La Torpille Ice Cream
We drink a lot of beer in our house.
My almost two year old can say "beer" and when she sees a brown glass bottle she points to it and says "Da Da!!", smiling up at her dad.
Switzerland has some seriously great craft beer and the highest brewery to citizen ratio in the world.
The grandfather of craft beer in Switzerland is Brasserie de Franches Montagnes, or BFM, where we attended a sour beer festival a few weeks back.
A quick history of BFM
BFM's founder, Jérôme Rebetez came off of a degree in Viticulture with the goal of making a brewery in his home region, the Jura. He succeeded and the brewery opened in 1997 in Saignelégier and is definitely worth a visit for beer lovers.
Brewed using traditional cask methods, as well as occasional unconventional ingredients (lapsang souchong tea, sarawak peppers), the beers of BFM have received international acclaim. In 2009, their L'Abbaye de Saint Bon-Chien was voted the best beer in the world by the New York Times.

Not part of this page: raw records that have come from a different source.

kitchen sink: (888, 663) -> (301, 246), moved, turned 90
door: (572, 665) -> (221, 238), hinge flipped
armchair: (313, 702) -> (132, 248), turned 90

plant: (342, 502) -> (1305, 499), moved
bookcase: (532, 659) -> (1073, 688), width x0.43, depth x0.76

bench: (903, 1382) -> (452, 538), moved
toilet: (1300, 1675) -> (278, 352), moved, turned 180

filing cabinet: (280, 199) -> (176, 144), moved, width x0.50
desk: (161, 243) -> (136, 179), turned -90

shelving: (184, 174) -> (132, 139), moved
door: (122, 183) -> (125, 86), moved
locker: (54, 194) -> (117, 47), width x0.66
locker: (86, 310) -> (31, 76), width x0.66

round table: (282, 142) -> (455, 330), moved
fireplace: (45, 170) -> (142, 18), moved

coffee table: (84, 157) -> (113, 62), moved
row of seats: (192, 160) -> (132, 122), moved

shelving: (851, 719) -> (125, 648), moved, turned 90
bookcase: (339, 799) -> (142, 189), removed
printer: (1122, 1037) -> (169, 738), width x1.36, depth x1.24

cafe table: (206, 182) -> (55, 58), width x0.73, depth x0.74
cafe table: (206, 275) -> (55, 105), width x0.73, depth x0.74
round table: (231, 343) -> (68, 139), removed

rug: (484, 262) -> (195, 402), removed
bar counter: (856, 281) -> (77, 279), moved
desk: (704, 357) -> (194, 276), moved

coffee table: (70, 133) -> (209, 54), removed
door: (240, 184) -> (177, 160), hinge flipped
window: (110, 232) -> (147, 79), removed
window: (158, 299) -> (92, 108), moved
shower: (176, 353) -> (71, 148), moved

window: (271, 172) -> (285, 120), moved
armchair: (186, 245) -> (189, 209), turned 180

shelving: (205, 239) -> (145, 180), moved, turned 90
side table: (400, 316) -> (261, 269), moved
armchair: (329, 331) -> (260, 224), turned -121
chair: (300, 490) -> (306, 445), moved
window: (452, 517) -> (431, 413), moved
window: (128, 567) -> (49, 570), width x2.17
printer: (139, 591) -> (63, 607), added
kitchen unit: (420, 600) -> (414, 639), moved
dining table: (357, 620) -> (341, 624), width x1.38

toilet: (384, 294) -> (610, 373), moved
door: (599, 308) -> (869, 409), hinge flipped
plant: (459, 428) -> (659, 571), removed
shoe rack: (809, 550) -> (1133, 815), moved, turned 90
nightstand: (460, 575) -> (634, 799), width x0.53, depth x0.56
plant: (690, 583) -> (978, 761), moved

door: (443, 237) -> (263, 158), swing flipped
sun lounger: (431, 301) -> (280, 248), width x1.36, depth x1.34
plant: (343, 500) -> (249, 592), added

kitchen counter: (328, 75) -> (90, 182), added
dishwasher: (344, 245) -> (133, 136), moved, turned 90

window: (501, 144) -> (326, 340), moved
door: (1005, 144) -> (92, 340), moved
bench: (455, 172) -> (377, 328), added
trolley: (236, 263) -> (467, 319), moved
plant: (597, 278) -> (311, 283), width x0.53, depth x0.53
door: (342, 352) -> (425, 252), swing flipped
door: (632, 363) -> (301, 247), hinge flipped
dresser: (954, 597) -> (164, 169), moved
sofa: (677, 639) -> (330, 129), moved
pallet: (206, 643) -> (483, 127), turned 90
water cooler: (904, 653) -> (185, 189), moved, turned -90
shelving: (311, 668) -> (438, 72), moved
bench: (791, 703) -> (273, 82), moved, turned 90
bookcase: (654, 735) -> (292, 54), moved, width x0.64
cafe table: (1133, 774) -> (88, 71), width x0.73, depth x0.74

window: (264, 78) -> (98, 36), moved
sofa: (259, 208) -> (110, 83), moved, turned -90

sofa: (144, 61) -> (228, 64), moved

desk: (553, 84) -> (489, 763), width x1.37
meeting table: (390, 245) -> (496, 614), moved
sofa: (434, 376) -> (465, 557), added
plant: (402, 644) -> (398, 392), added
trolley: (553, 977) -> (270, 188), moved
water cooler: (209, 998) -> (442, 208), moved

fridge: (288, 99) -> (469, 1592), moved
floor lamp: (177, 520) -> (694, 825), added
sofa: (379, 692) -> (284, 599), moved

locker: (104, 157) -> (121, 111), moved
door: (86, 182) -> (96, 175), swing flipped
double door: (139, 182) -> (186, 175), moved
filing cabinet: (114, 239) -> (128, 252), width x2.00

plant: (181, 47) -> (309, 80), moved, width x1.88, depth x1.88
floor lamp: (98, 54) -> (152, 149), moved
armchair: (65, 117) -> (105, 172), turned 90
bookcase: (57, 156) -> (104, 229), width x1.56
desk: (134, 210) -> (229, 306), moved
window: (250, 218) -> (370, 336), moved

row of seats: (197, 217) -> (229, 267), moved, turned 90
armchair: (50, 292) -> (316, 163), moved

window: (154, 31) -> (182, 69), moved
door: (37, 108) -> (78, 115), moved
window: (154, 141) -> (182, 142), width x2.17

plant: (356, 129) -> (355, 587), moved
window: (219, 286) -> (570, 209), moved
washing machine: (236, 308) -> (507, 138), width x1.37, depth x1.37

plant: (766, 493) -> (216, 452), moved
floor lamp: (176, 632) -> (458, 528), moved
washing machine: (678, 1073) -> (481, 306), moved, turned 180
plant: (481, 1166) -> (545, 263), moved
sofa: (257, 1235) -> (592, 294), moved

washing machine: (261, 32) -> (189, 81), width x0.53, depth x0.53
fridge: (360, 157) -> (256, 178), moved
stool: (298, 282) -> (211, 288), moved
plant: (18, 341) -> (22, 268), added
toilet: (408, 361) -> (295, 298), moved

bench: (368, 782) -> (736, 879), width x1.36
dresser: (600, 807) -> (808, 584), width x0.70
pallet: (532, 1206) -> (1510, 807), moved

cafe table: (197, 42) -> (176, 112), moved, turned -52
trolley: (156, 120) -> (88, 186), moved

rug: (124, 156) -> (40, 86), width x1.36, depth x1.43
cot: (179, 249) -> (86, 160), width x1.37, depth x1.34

The beers of BFM are not your typical hoppy brews, and some people are thrown off by this. Sam has made it his mission to turn all our friends and relatives into beer lovers, and has had some success with BFM sours. Even my mother, a tepid beer drinker, was converted when Sam served her a mystery drink at Christmas (L'Abbaye de Saint Bon-Chien).
When she found out what it was she exclaimed:
"Oh, but it's delicious. It doesn't taste like beer at all!"
We pilgrimaged all the way to the Jura for the sour festival, which featured some of the best sour beer makers in the world, including BFM themselves, Belgian Cantillon, and Italy's Loverbeer.
Once we arrived we tasted 21 different beers (an apricot sour called Pulled my Trigger now he's Dead from 523 was my highlight, and Sam's was Blackwell's Bière de Coupage) and enjoyed people watching (mullets! hipsters! safari hats!) and live music. There were food stalls with fresh pasta, chilli, and ice cream. When it came time to leave, I could barely walk.
One of the ice creams at the festival used BFM's la Torpille, a fruit-filled, caramelly brown ale. It was good, but it just wasn't beery enough for me.
When I got home, I wanted to recreate it with a stronger beer flavour, using my favourite ice cream base from Jeni Britton Bauer's Splendid Ice Creams at Home. This easy recipe is delicious and works in any ice cream maker. It's even possible without a maker (this recipe was made without one, as ours is currently on the fritz) though you have to stir it every half hour—instructions below.
The final product is a sweet, caramelly ice cream with a hint of banana that pairs excellently with peaches and other summer fruit.
500 ml milk
300 ml whipping cream
150 g sugar
1 tsp vanilla paste or extract
pinch salt
15 g cornstarch
30 g cream cheese, soft
200 ml La Torpille beer
You need to make three separate mixtures.
Pot:
450 ml of the milk, cream, sugar, vanilla, and salt
Little bowl:
50 ml of the milk and cornstarch, whisked well
Large bowl:
cream cheese
Put the pot over medium high heat and bring to a boil. Cook, whisking, for a few minutes.
Take the pot off the heat, and when the boil has subsided, stir in the cornstarch mixture.
Put the pot back on medium heat, and cook for about a minute, until the mixture coats the back of a spoon.
Pour slowly into the large bowl with cream cheese, whisking constantly.
Add the beer and whisk well.
Now let the mixture cool a little (until it isn't steaming anymore) and cover with plastic wrap, pressed directly onto the surface of the mixture.
If you would like the mixture to cool quickly, you can set the bowl in a cold water bath (or sink filled with cold water). Otherwise you can let it cool on the counter and then put it in the fridge.
When the mixture is fully cooled, spin in your ice cream maker, according to the manufacturer's instructions.
If you don't have La Torpille, there are many other beers that could work—stouts, fruit beers, porters, sour beers, lambics—just use one that is slightly sweet and tastes good to you!
For maximum flavour, let the mixture sit overnight in the fridge.
Here's how to do it without a machine:
Pour the finished mixture in a shallow dish and put in the freezer.
Every half hour (or once it has started to freeze along the sides) take it out and give it a good whisk, whisking in the frozen parts.
It should take about 6-7 mixes to get it right. It will be a little thicker than the machine version, but it tastes just as good.